* [INPUT FOR THIS TASK]
══════════

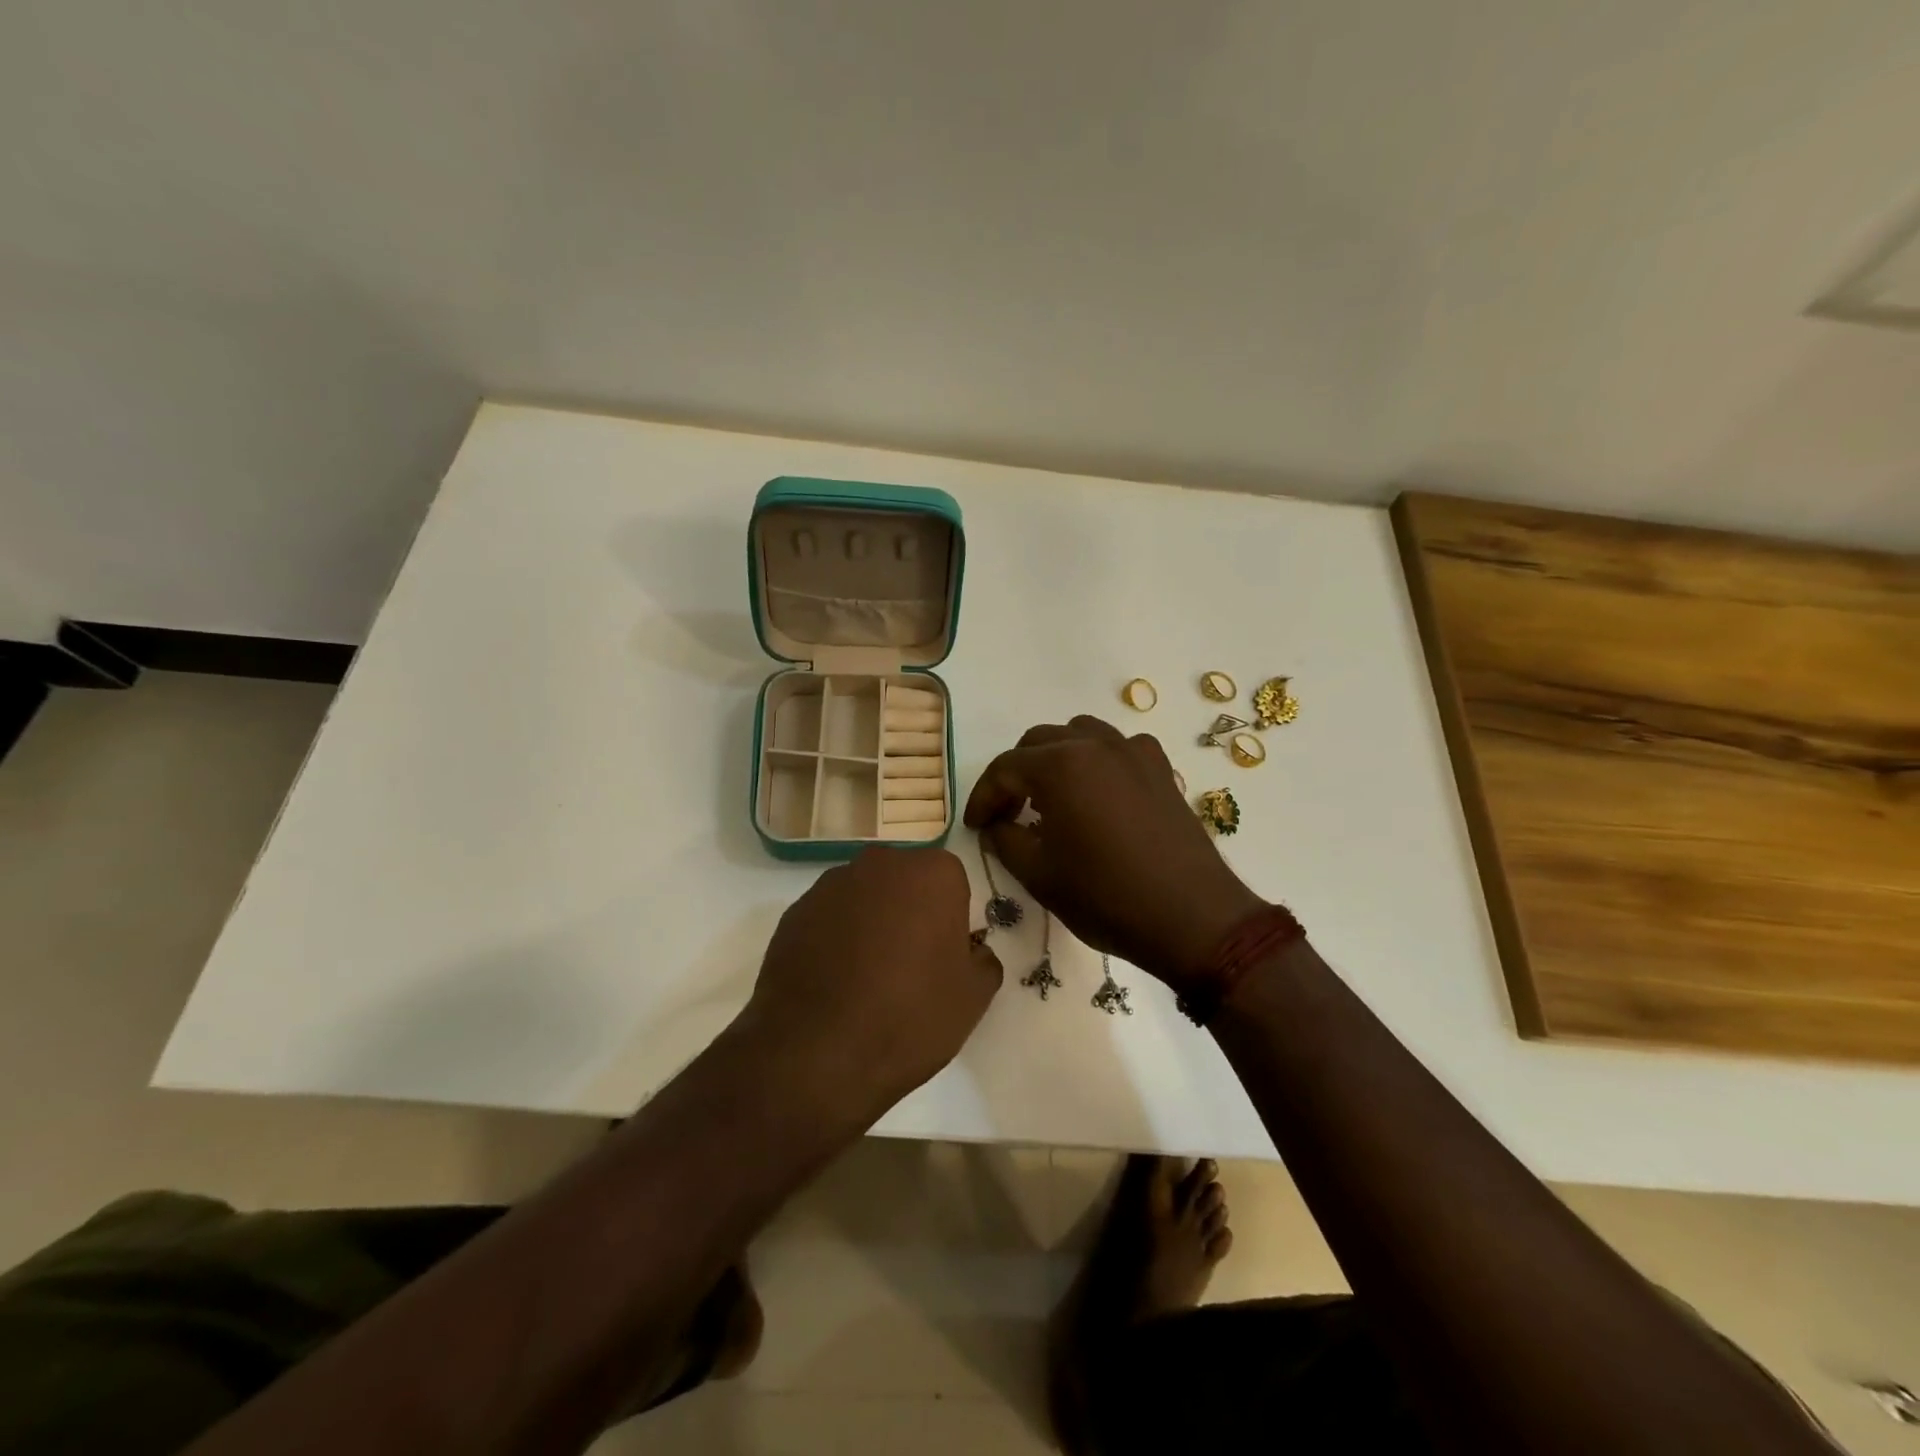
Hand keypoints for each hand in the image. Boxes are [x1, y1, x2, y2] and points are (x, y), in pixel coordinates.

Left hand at [736, 847, 1001, 1129]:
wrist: (815, 1053)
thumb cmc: (909, 1017)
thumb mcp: (973, 998)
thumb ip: (983, 960)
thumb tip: (971, 949)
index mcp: (933, 874)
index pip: (952, 883)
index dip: (951, 920)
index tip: (944, 957)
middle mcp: (881, 864)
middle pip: (906, 882)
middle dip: (910, 912)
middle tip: (909, 966)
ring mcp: (831, 884)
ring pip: (865, 897)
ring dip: (870, 923)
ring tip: (866, 979)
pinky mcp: (794, 911)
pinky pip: (829, 918)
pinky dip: (835, 939)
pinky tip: (834, 982)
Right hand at [964, 716, 1263, 983]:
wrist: (1192, 917)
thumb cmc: (1106, 897)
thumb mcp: (1039, 875)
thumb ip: (1005, 839)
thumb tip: (996, 825)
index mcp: (1059, 766)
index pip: (1004, 768)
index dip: (982, 797)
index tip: (975, 826)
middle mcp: (1095, 745)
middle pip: (1038, 742)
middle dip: (1015, 775)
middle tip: (1007, 814)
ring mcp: (1133, 751)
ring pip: (1078, 735)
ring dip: (1054, 759)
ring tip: (1050, 798)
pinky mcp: (1160, 768)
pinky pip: (1117, 747)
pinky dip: (1096, 761)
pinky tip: (1098, 795)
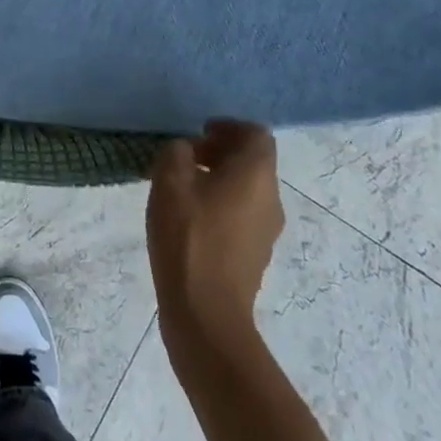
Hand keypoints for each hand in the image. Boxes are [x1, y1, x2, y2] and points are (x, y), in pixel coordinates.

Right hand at [147, 122, 282, 357]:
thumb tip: (185, 151)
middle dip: (222, 152)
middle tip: (187, 157)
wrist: (206, 313)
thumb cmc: (189, 237)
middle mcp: (271, 199)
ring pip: (248, 189)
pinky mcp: (256, 255)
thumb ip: (177, 152)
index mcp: (256, 175)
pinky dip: (222, 204)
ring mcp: (267, 231)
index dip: (229, 127)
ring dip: (221, 179)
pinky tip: (191, 218)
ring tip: (184, 187)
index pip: (257, 134)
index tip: (200, 133)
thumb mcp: (169, 181)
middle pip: (254, 161)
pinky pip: (243, 215)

══════════

* [THE PROBLEM] Nothing but the lines from the one holding "middle mcp: (271, 199)" to the end of the entries should be returned, each exactly as it stands.

* [THE ANSWER]
middle mcp: (271, 199)
ring pip: (248, 189)
pinky mcp: (256, 255)
thumb ip: (177, 152)
index mcp: (256, 175)
pinky dip: (222, 204)
ring mcp: (267, 231)
index dip: (229, 127)
ring dip: (221, 179)
pinky tip: (191, 218)
ring tip: (184, 187)
index pip: (257, 134)
index tip: (200, 133)
thumb mcp: (169, 181)
middle pip: (254, 161)
pinky pip: (243, 215)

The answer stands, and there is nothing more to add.